In summer holidays thousands of students from Britain go over to India, Thailand and Vietnam to experience something they then place on their Facebook and Flickr pages in the form of albums of joy – or perhaps gloating. I sometimes come across these, or others from American students in Machu Picchu; Australian students in London; X students in Y faraway place…all taking similar experiences and memories from somewhere the appeal of which seems to lie in its distance more than anything else. The oddest thing of all about these forays to faraway places is the lack of connection they generate. For some it may be a moment of mental realignment, but for most they experience only what their own cultural window can comprehend. They are observers in a place alien to them (though, sadly, becoming less alien with each new hotel, shopping mall and advert for Bud Light) – distance has brought them to what is essentially a very large television screen with fantastic surround sound.

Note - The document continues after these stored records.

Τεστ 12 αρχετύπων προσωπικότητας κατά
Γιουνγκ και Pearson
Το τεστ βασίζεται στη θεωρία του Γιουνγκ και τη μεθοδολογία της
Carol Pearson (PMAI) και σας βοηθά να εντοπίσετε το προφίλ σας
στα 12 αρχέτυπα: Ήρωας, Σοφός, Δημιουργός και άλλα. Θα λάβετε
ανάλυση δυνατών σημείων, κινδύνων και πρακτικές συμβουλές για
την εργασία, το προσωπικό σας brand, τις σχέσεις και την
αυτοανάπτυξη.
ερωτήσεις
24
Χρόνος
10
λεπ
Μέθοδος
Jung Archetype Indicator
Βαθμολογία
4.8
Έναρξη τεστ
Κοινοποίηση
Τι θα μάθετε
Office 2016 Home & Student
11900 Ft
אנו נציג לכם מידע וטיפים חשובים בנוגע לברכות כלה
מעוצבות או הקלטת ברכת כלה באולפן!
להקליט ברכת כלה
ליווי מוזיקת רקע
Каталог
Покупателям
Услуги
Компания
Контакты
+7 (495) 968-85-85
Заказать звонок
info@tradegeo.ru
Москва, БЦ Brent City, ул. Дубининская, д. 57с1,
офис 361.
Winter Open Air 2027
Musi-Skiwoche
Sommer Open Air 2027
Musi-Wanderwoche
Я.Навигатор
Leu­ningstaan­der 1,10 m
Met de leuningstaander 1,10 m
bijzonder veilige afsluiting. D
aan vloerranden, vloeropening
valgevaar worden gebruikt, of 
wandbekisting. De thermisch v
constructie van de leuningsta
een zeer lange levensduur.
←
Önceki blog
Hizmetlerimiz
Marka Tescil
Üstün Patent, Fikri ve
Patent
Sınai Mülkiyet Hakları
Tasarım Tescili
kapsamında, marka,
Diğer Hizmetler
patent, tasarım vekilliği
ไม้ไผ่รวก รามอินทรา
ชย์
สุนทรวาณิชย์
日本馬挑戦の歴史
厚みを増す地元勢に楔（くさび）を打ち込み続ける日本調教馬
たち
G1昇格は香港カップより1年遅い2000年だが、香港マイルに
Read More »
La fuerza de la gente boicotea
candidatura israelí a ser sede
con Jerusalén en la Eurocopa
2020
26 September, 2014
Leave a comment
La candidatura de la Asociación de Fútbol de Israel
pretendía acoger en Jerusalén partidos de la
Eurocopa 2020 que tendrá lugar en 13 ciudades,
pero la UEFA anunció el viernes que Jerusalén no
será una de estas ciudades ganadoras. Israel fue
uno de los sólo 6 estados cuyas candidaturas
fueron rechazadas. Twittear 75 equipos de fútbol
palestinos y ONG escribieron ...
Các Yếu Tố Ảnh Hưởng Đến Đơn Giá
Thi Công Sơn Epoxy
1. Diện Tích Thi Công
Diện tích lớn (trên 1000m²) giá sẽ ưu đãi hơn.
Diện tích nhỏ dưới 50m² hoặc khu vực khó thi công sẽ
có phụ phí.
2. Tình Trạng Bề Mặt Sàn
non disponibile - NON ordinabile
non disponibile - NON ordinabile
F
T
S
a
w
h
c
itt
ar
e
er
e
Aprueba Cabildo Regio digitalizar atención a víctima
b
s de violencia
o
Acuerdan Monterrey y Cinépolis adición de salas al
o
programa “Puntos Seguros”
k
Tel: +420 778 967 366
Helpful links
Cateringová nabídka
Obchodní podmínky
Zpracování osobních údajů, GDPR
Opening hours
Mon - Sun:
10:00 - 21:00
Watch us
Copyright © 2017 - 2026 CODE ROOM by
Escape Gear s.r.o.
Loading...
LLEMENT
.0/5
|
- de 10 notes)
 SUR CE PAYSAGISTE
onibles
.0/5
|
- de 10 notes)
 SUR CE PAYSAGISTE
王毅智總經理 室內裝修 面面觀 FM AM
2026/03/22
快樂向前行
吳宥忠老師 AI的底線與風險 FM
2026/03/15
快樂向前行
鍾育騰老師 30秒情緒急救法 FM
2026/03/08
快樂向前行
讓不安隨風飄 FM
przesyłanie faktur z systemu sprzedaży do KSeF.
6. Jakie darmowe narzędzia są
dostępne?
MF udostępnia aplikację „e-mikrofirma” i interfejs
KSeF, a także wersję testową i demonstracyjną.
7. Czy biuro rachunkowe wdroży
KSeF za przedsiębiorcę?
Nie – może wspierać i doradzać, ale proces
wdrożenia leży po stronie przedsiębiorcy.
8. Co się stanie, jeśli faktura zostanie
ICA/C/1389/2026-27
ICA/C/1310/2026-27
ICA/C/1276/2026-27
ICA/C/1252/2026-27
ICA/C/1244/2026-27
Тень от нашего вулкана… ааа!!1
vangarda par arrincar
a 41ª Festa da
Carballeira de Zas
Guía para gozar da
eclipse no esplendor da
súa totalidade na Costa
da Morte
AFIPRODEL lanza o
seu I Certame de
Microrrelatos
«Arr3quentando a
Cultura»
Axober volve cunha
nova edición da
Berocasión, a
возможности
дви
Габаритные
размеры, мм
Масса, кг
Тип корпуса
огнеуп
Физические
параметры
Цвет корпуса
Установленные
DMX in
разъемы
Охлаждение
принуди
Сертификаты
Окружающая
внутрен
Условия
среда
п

That’s not to say that experiencing other cultures is wrong – it can make us see where our culture is going so wildly off-kilter as to have become the globally destructive force it is – but they are not our cultures, and so we can only make of them that which is within our experiential boundaries. We have to find our own special places, not borrow (and often steal) those which belong to someone else.

Which brings me back to the places we can go to now. Walk out of the door and keep walking until you find somewhere that belongs to you; places you feel a connection to. They don’t need to be green, flowing, sun-kissed or rain-washed. Do you know your neighbours? Could you knock on their doors and be welcomed in for a drink and a chat? Where is the nearest place you can join with people who are special to you – a local pub or a cafe maybe, or a community centre, bench, piece of pavement?

Such inconsequential places, and such seemingly trivial reasons to go there. Just a few words, a bite to eat, a passing smile, a friendship reignited, a love on fire. We ignore these local places because the civilized world insists that our boundaries are distant, we can achieve anything, we have no limits. The Diaspora of our mechanised, electrical, money-soaked commercial excesses has, indeed, reached round so far it hits itself on the back, and screeches past to take another lap of the little blue-green dot we live on. In universal terms Earth is a dot. In human terms it is all we can ever intimately know as a species, and as I look out of my window I can see – what? – a few hundred metres; a couple of miles if I get up high.

Why go further when what really make our days go round are those apparently inconsequential dealings with the things that are so close to us? Yet we choose to ignore them because there is a bigger world out there. I refuse to accept that and choose the places I can walk to, run through and, if I really want to open my mind up, cycle there and back. That is my limit; all I can really know, and love, and nurture.

One day we will be forced to accept that the limitless world we thought there was is closing in once more. Back to where we started, like the frog who refused to accept there was anything beyond the woods, not because the frog was stupid, but because the frog had all it needed right there in the little piece of world it knew.